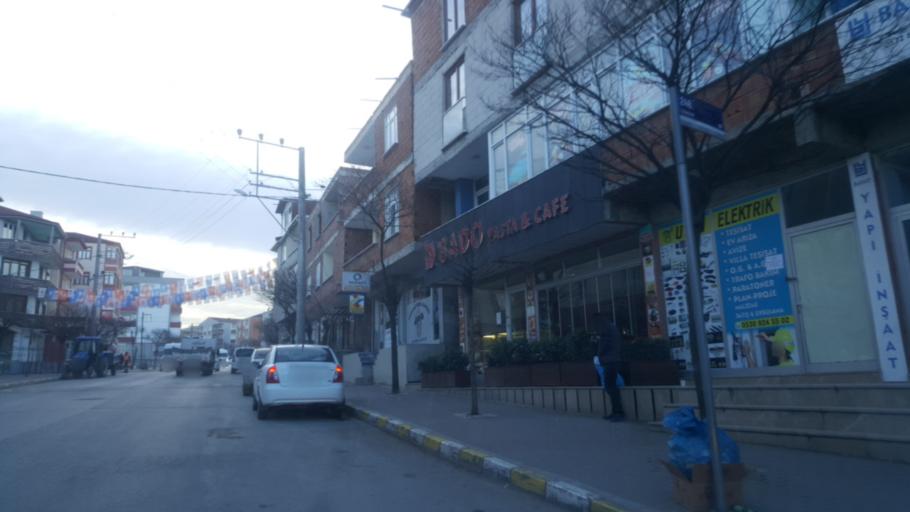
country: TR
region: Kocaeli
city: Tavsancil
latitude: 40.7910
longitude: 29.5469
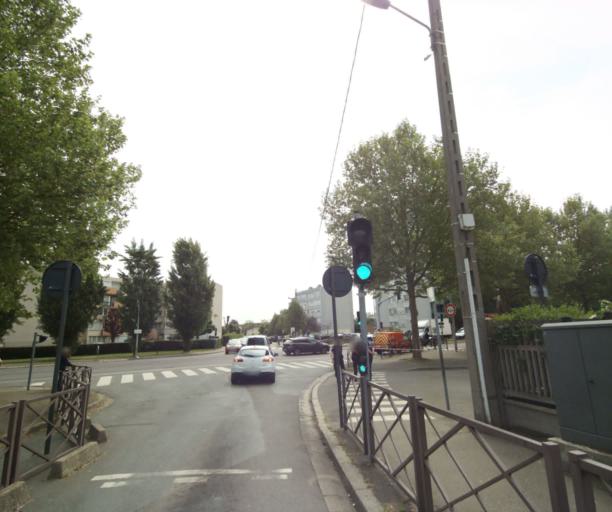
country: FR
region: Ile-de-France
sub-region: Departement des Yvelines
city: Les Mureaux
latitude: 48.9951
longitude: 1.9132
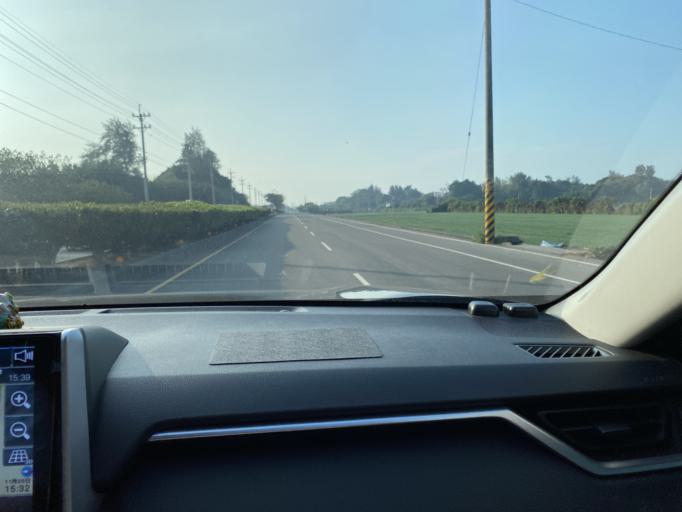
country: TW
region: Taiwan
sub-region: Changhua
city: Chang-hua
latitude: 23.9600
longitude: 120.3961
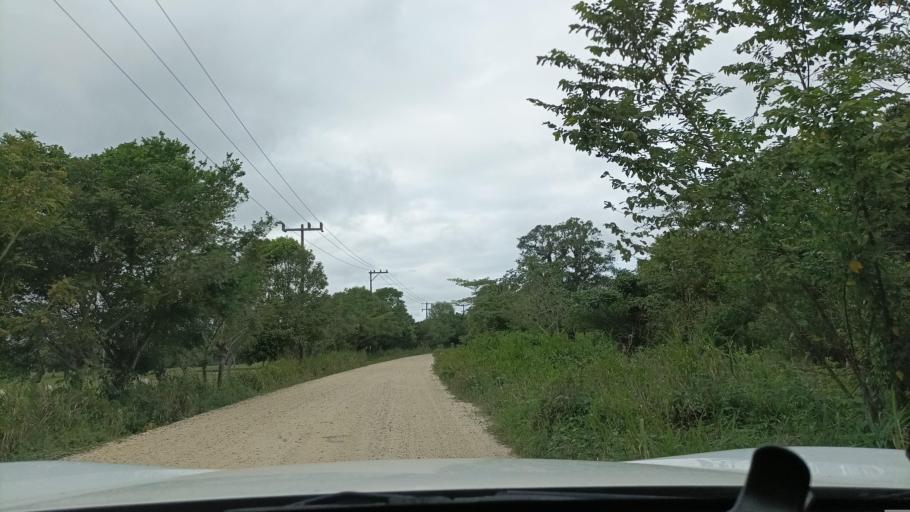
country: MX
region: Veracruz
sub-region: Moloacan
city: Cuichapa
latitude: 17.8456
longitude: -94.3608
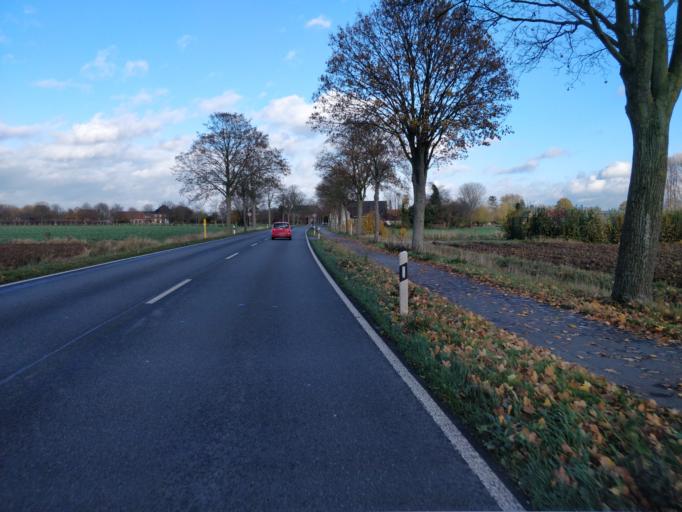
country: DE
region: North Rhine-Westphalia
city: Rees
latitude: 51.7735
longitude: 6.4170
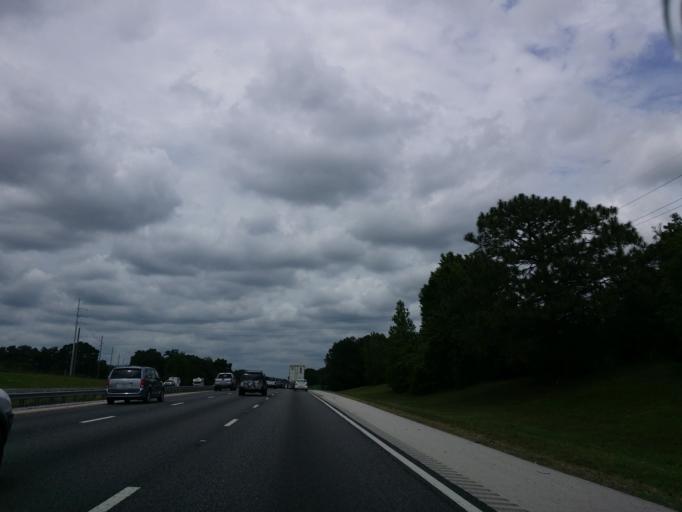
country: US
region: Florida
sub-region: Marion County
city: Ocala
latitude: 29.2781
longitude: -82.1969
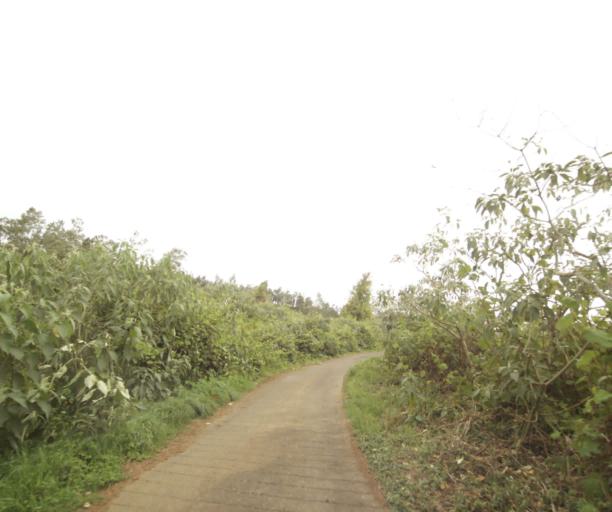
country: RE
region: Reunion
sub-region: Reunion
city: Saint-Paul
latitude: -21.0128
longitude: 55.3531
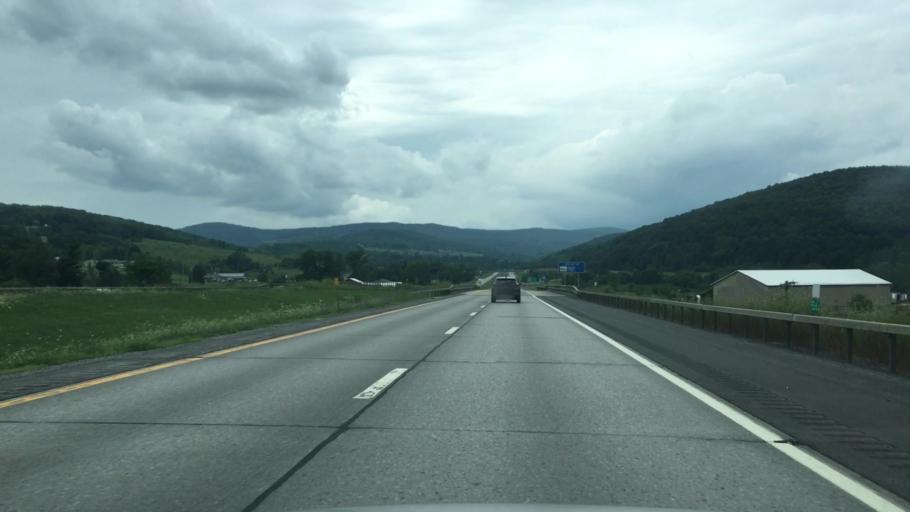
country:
......
Given request: Convert the lines above into a JSON list of strings with one string per line, skipping blank lines and leaving out the pictures.

Answer to the task:
[
  "country: TR",
  "region: Kocaeli",
  "city: Tavsancil",
  "latitude: 40.7910",
  "longitude: 29.5469",
  "country: FR",
  "region: Ile-de-France",
  "sub-region: Departement des Yvelines",
  "city: Les Mureaux",
  "latitude: 48.9951",
  "longitude: 1.9132",
  "country: TW",
  "region: Taiwan",
  "sub-region: Changhua",
  "city: Chang-hua",
  "latitude: 23.9600",
  "longitude: 120.3961",
  "country: MX",
  "region: Veracruz",
  "sub-region: Moloacan",
  "city: Cuichapa",
  "latitude: 17.8456",
  "longitude: -94.3608",
  "country: DE",
  "region: North Rhine-Westphalia",
  "city: Rees",
  "latitude: 51.7735",
  "longitude: 6.4170",
  "country: US",
  "region: Florida",
  "sub-region: Marion County",
  "city: Ocala",
  "latitude: 29.2781",
  "longitude: -82.1969",
  "country: RE",
  "region: Reunion",
  "sub-region: Reunion",
  "city: Saint-Paul",
  "latitude: -21.0128",
  "longitude: 55.3531",
  "country:"
]